Évidemment le premier album que je citais plus haut et qui a été le moteur de toute cette aventure, le duo Grégory Privat / Sonny Troupé et leur album Luminescence. Magnifique titre par ailleurs pour une première référence. Je ne peux pas ne pas citer le trio de Rémi Panossian avec lequel on a sorti trois albums. Il y a aussi le pianiste Fred Nardin, le contrebassiste Pierre Marcus, la chanteuse Véronique Hermann Sambin et plus récemment des pépites comme Jultrane, Benjamin Asnar ou KLT. J’ai aussi eu la chance de travailler avec Eli Degibri, Dmitry Baevsky ou Omer Avital pour les artistes étrangers. Mais chaque disque a son histoire, son histoire propre et son histoire au sein du label. Je pense pouvoir raconter des anecdotes sur chacun d’entre eux.

La révolution numérique à transformé notre économie


- Comment voyez-vous l’avenir du label ? De façon générale, mais aussi simplement du point de vue de ses projets en cours ?

J’ai des très beaux projets à venir. J’entame une belle collaboration avec le pianiste Armel Dupas sur plusieurs de ses projets et c’est un peu l’idée vers laquelle le label va tendre. L’année 2024 célèbre le 100e album mais aussi les 10 ans de Jazz Family. Ce genre d’anniversaire pousse à la réflexion. J’aurais aimé le fêter dignement mais je trouve que l’ambiance générale n’est pas tant à la fête… Je pense plutôt réduire le nombre de sorties, me concentrer sur des artistes qui ont un entourage et envisager des collaborations sur le long terme autour de plusieurs projets. La multiplication des sorties engorge complètement le système. Il faut s’imaginer que certains médias jazz reçoivent plus de 100 albums par mois. Alors que le genre n’est pas bien représenté dans la presse en général. Cela crée des bouchons, des albums qui passent complètement à côté pour plein de raisons. Mais derrière chaque album, des hommes et des femmes ont investi du temps et de l’argent. Aujourd’hui, je ne souhaite plus encourager la production intensive. Nous devons tous redevenir raisonnables, travailler mieux le numérique pour permettre aux artistes d’exister sans sortir d’albums. Travailler sur des singles, leur image numérique et faire en sorte que le CD arrive bien après. Limiter ainsi les coûts, l’engorgement des sorties, l‘envahissement des cds pour les journalistes et revenir à une production maison rare et de qualité.

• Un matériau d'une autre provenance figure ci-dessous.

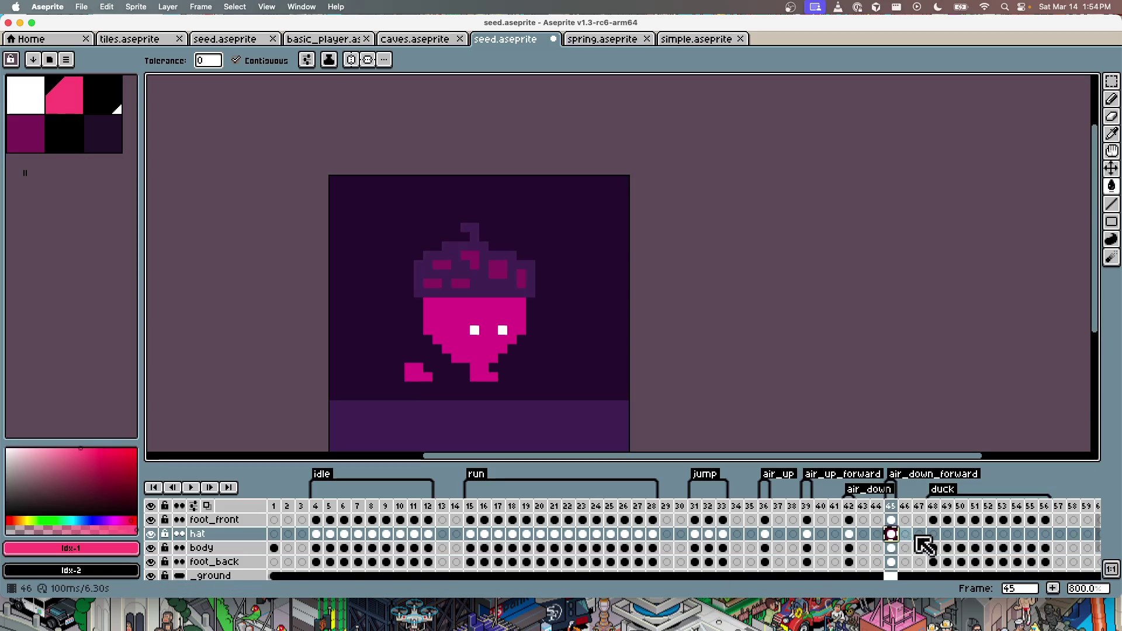
Step: Lower the hat over the seed's face in duck frame 48 with the Move tool
{"action": "left_click", "coordinate": [933, 533]}
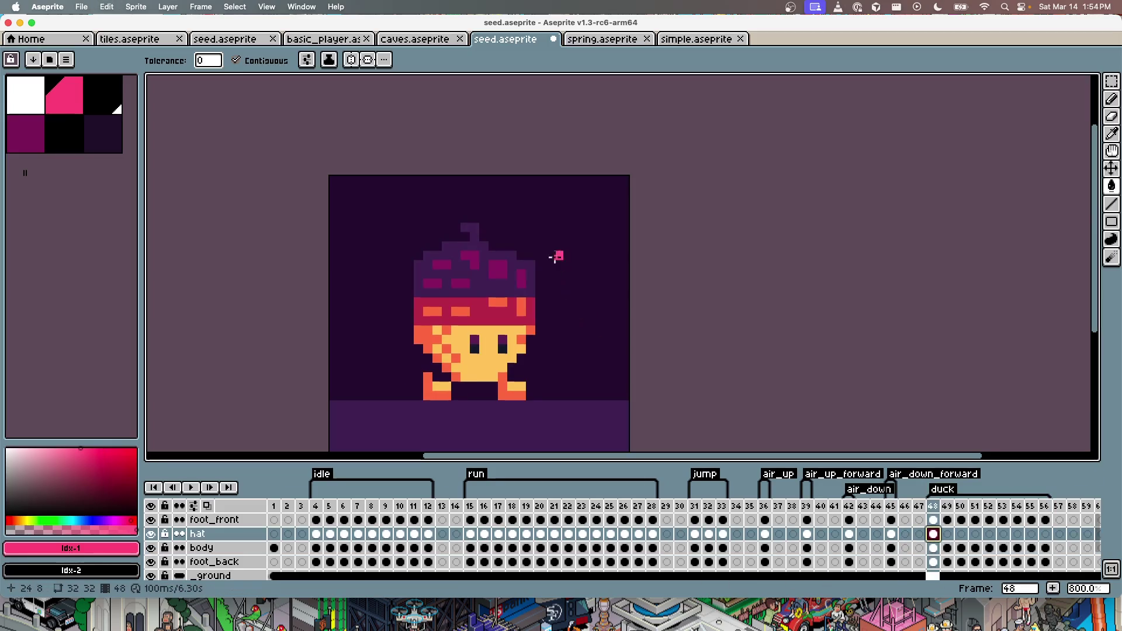
{"action": "key", "text": "v"}
{"action": "left_click_drag", "start_coordinate": [497, 273], "coordinate": [500, 300]}
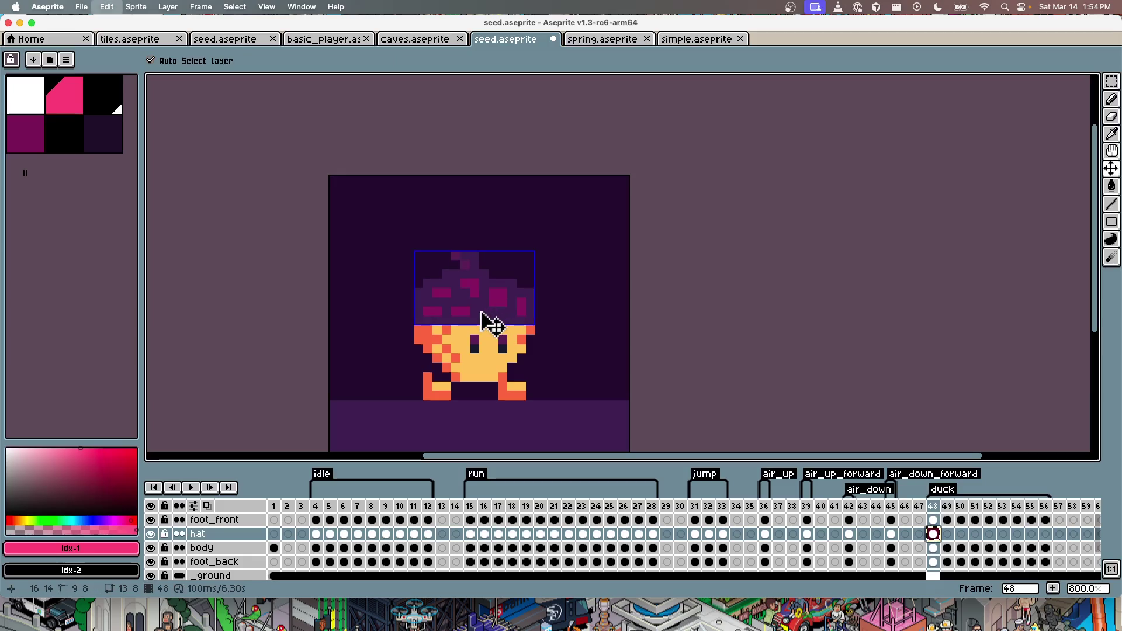
Step: Copy frame 49's hat into duck frames 52 through 56
{"action": "left_click", "coordinate": [947, 533]}
{"action": "left_click", "coordinate": [933, 533]}
{"action": "left_click", "coordinate": [948, 534]}
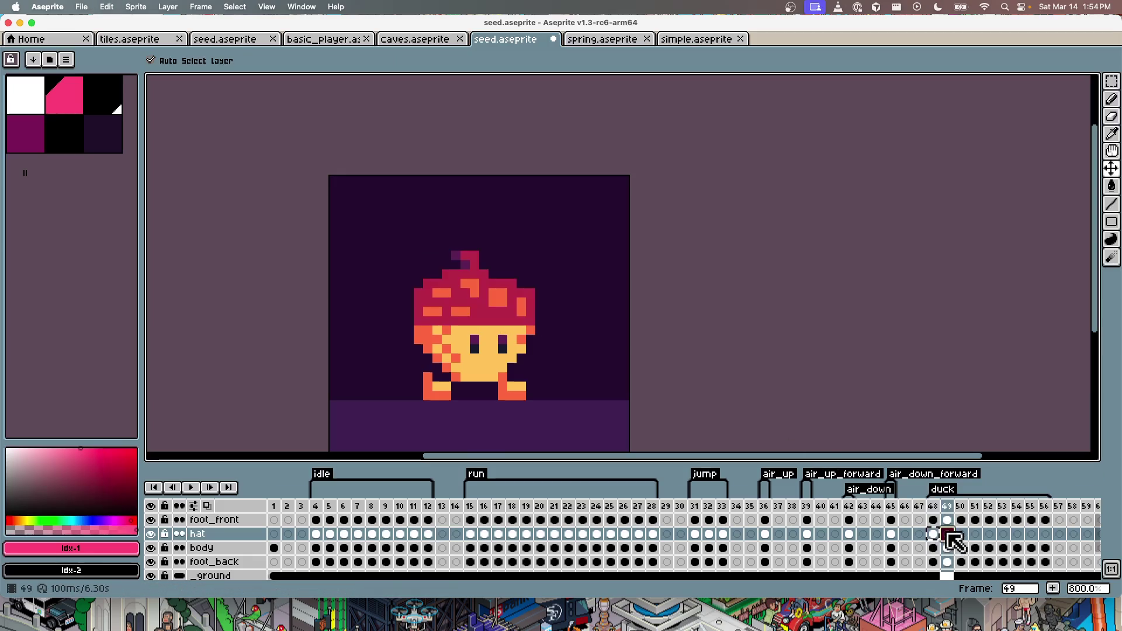
{"action": "key", "text": "Right"}
{"action": "key", "text": "Right"}
{"action": "key", "text": "Right"}
{"action": "key", "text": "ctrl+v"}
{"action": "key", "text": "Right"}
{"action": "key", "text": "ctrl+v"}
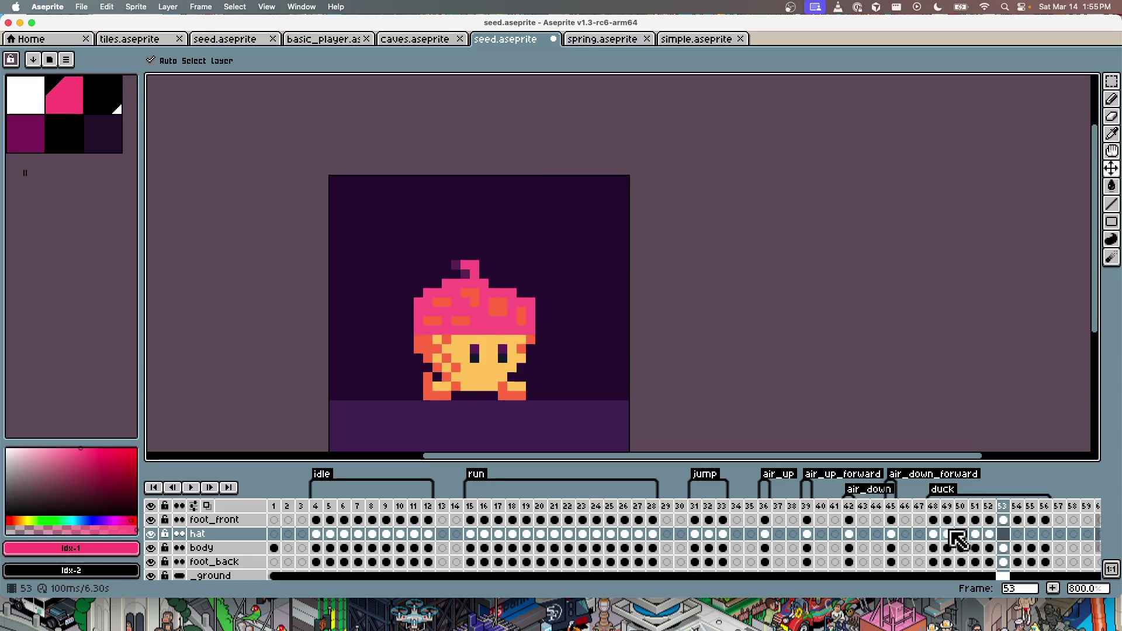
{"action": "key", "text": "Right"}
{"action": "key", "text": "ctrl+v"}
{"action": "key", "text": "Right"}
{"action": "key", "text": "ctrl+v"}
{"action": "key", "text": "Right"}
{"action": "key", "text": "ctrl+v"}
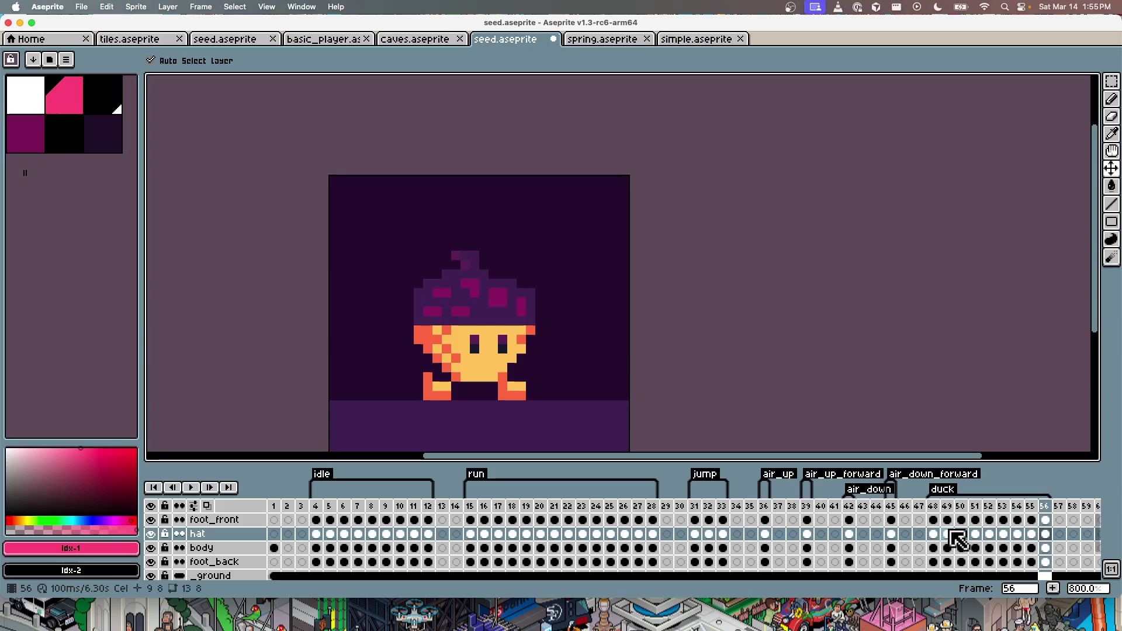
Step: Nudge frame 54's hat down one pixel and select the body cel at frame 48
{"action": "key", "text": "Left"}
{"action": "key", "text": "Left"}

La révolution numérique à transformé notre économie, la consommation de la musique et des médias est bouleversée, le système des subventions s’effondre… Tout change autour de nous, mais nous continuons de produire comme avant. Il faut un sursaut sinon je crains que les labels indépendants ferment tous les uns après les autres.